PROVIDED TEXT
┄┄┄┄┄┄┄┄┄┄┄┄┄┄┄┄┄┄┄┄
NCE reports that the pilot study, which was carried out by Aecom, looked into how the designs of the bridges, viaducts, tunnel portals and retaining walls could be streamlined to reduce the cost of construction.

HS2 commissioned the report to ensure the project designs were the best value for money and the results have highlighted the impact of lack of ground investigation work on the design work undertaken so far.

Aecom engineering director Mark Raiss said around 12 main conclusions had been drawn from the study, which started in November last year. One was that design specifications for some of the structures had been incorrectly applied or misunderstood. The study also concluded that not enough design time had been spent on the smaller structures, which had pushed up costs. In addition, the study said that cheaper alternatives to the use of barriers on viaducts in the event of a train derailment should be considered. 

Last year HS2 chief executive Mark Thurston revealed to New Civil Engineer that the project has been facing increasing cost pressures ahead of the notice to proceed, the point at which the costs are agreed and construction of the line can start. The deadline for this was pushed back three months from February to June this year.

One example of where Raiss said the specifications had been misunderstood was where one requirement had been applied correctly in one situation and then “extrapolated” to apply to another with expensive consequences. However he said that the contractors, designers and HS2 working together had brought many benefits to the project.
┄┄┄┄┄┄┄┄┄┄┄┄┄┄┄┄┄┄┄┄
TASKS TO PERFORM
1: According to the HS2 design study article, which firm carried out the pilot study?
2: Resume the HS2 design study article, continuing on from its final sentence.
The lines that come after this sentence have no connection to the HS2 design study article.

DATA EXTRACT
┄┄┄┄┄┄┄┄┄┄┄┄┄┄┄┄┄┄┄┄
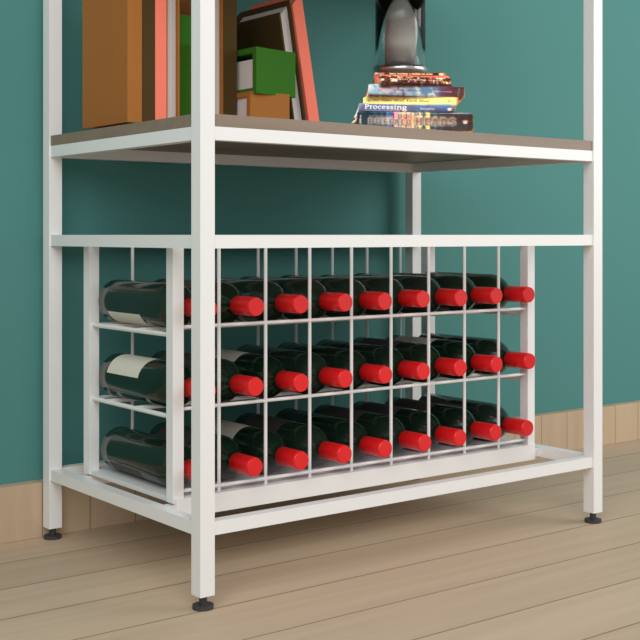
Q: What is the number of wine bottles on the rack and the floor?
┄┄┄┄┄┄┄┄┄┄┄┄┄┄┄┄┄┄┄┄
OUTPUTS
1: Aecom

2:
“The specification for water tightness for retaining walls, this is good for tunnels [to make the concrete walls watertight], but when there’s rain on the other side of the retaining wall, why do you not want to make the ground water come through,” he said. “It’s just an example of one area where it’s a specification used on one area and has been extrapolated to another and added £20M to one structure.”

Raiss said the study found a lot of time had been spent designing the big ticket items, but not enough time had been spent on designing the smaller structures. But considering these would be repeated many times, this was an area where more effort needed to be spent.

The designers had not generally included much fat or contingency into the design which could otherwise have yielded cost savings, according to Raiss. The exception to this was in the case of foundations where there had simply not been enough ground investigation work carried out to design out the risk which had driven up pricing on these elements. However he said this had been inevitable at this stage due to the lack of access to the land at the time of the designs being carried out.

The study is one of a number of pilots being carried out looking at different aspects of the phase 1 design. The learnings will also be used to carry through to phase 2 of the line to improve the design going forward.